* Texto de origen *
● ● ● ●

El odio hacia Sadam es una de las características de la Administración. Un ejemplo: tras el 11-S, Rumsfeld ordenó que el Ejército se preparara para atacar Irak
Desde el 11 de septiembre de 2001, EE UU tiene miedo y exige seguridad. Bush la ofrece. Dispone, además, de astucia, instinto político y simpatía personal

Uno de los secretos del éxito de Bush radica en su capacidad para gobernar sin perder nunca de vista los ciclos electorales. El enfrentamiento con Irak, por ejemplo, estaba previsto desde el momento en que accedió a la Casa Blanca. El odio hacia Sadam Husein es una de las características de la Administración de Bush. Un ejemplo: pocas horas después de los atentados del 11-S, el secretario de Defensa, Donald Rumsfeld, ordenó que el Ejército se preparara para atacar Irak. Fue casi un acto reflejo. Ya que la guerra estaba casi asegurada, ¿por qué no incluirla dentro de la campaña antiterrorista? Y, en ese caso, ¿por qué no utilizarla para asfixiar cualquier crítica de la oposición demócrata en la campaña electoral de otoño?

● ● ● ●

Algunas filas

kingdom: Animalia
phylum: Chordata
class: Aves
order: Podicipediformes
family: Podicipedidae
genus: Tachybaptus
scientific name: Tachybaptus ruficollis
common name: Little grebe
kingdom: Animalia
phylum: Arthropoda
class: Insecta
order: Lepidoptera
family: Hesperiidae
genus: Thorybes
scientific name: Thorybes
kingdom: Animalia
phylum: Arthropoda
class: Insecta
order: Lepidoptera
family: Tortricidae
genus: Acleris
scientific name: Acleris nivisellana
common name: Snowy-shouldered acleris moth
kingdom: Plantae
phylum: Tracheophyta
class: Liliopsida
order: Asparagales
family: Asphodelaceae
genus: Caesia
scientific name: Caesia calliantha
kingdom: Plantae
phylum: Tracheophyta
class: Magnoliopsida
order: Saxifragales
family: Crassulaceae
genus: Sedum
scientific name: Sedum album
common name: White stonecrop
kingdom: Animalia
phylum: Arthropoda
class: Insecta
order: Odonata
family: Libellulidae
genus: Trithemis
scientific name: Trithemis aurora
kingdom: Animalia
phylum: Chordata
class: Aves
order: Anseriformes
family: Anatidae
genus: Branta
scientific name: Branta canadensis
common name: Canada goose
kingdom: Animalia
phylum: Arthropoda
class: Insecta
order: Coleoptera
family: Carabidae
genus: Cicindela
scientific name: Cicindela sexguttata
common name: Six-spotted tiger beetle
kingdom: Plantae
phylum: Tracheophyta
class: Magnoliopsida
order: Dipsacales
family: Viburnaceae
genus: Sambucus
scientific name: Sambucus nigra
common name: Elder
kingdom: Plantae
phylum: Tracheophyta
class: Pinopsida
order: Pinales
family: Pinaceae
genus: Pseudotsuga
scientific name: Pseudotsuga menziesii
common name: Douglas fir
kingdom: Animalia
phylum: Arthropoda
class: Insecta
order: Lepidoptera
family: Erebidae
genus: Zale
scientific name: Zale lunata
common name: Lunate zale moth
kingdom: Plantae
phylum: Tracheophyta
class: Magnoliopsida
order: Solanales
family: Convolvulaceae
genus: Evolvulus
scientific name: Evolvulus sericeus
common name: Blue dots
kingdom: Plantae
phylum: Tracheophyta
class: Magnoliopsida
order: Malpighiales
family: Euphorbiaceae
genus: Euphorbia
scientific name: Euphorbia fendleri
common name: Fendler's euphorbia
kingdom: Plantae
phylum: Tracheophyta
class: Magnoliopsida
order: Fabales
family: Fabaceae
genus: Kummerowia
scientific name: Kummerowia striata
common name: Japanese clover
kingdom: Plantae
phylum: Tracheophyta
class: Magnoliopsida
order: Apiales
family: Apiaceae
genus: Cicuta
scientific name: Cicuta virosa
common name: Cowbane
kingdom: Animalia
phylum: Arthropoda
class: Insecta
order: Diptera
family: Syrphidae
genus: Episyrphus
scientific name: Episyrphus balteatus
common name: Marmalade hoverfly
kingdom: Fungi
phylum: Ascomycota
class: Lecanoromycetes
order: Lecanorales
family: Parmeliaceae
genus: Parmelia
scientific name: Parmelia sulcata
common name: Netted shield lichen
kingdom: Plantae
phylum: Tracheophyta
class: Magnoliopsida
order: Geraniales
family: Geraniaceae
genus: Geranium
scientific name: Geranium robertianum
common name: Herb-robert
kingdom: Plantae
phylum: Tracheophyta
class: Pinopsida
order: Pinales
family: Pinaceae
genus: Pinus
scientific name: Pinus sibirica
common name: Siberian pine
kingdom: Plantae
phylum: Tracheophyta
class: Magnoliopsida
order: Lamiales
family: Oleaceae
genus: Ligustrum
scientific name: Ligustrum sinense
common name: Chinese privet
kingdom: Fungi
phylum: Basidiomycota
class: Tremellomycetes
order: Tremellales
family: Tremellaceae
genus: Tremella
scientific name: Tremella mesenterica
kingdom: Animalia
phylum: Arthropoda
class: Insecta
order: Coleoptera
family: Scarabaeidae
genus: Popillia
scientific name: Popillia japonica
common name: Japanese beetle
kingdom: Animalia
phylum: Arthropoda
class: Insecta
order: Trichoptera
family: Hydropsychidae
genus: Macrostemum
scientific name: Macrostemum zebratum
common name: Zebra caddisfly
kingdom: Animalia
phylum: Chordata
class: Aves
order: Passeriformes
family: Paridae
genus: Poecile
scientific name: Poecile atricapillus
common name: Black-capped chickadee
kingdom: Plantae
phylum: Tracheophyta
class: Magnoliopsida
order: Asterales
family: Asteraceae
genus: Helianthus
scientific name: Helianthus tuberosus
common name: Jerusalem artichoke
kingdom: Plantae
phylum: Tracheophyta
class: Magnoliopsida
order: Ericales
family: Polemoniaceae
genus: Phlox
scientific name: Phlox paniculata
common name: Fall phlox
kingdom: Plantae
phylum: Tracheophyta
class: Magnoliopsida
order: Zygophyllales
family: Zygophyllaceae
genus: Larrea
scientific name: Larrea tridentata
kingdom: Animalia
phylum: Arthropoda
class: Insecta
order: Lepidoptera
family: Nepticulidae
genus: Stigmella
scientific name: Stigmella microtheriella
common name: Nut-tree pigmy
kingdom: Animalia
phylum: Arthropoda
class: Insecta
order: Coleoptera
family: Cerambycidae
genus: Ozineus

● ● ● ●

* Consigna del ejercicio *
Continúa el texto sobre Bush y el enfrentamiento con Irak a partir de su última oración.

* Respuesta del ejercicio *
La estrategia bélico-electoral

La estrategia bélico-electoral del 5 de noviembre ya estaba desarrollada en junio en un disquete de ordenador que alguien encontró en un parque junto a la Casa Blanca. En el disquete, extraviado por Karl Rove, el influyente gurú político de Bush, se indicaba a todos los candidatos republicanos que rehuyeran los debates económicos y centraran sus mensajes en la guerra contra Irak, para convertir la campaña en una especie de concurso de patriotismo en el que sólo podían vencer Bush y los suyos. En aquel momento, la guerra parecía poco probable, o lejana al menos. A principios de septiembre, sin embargo, la guerra era el mensaje casi único del Gobierno. Andrew Card, el jefe de Gabinete de Bush, fue sincero cuando se le preguntó por qué el asunto había estallado a la vuelta de vacaciones: "Nadie lanza un nuevo producto en agosto", respondió.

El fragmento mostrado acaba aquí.